I am using kXml for parsing a well formed html page and I am having a problem since this parser expands entity references in attributes values. Since the page that I am parsing is an HTML page it contains something on these lines
As you can see the parser reads the attribute values &itc=0 and thinks that it is a begingning of an entity and then falls over since it doesnt get an ending ; it complains that it could not resolve &itc
But as you can see that is not an entity ref rather it is paramters passed to the page FooToos.aspx.
So comming back to my questions.
Has anyone going around and modified kXml source code so that it doesnt be too smart and starts expanding all the entity references it encounters in attribute values.
I had a similar problem in my XHTML page and it turned out to be a bug on my side. I would say that file is not well formed. Every literal "&" must be escaped with "& a m p ;" even within attribute values. The W3C validator will not like your page either.
If you want to use a literal ampersand in your document you must encode it as "& a m p ;" (even inside URLs!).
[ July 11, 2004: Message edited by: Alexander Traud ]
Joined: Mar 03, 2001
Thanks for the reply, the only problem in my case is that the HTML page that I am parsing is not a page developed my me.

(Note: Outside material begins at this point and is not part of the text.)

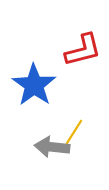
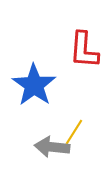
red L-shape: moved 1 px right; rotated 108 degrees clockwise
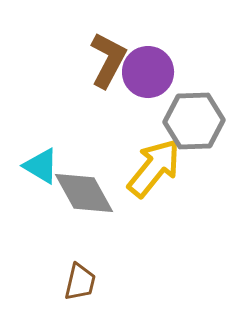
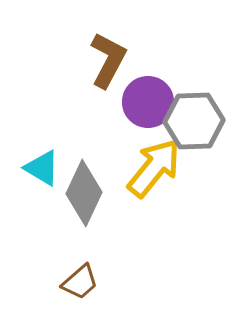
purple circle: moved 30 px down
cyan triangle: moved 1 px right, 2 px down
gray diamond: rotated 54 degrees clockwise
brown trapezoid: rotated 36 degrees clockwise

It is a page of some web site so I do not have access to the html generated by them.
Off the top of my head, it doesn't sound like a great deal of work. For an HTTP GET, it is probably relatively straightforward and perhaps with some googling one could find lots of helper packages and APIs for converting HTML to XHTML.

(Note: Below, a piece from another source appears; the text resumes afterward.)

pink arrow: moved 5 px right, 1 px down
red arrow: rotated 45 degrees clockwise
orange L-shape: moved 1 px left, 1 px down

Theoretically, a MIDlet could also do a conversion to XHTML too. But MIDlet size and memory (e.g. for large HTML pages) might be problematic.
Your mileage may vary :-). james
Joined: Mar 03, 2001
But I had talk with the site that is providing the html page and I asked them if they provide me with a web service rather than me parsing html pages and told me that they can provide me with an xml reply ( rather than an html). So I am back in the game now parsing the xml document, though I had to ditch all the old code that I had written to parse the html page.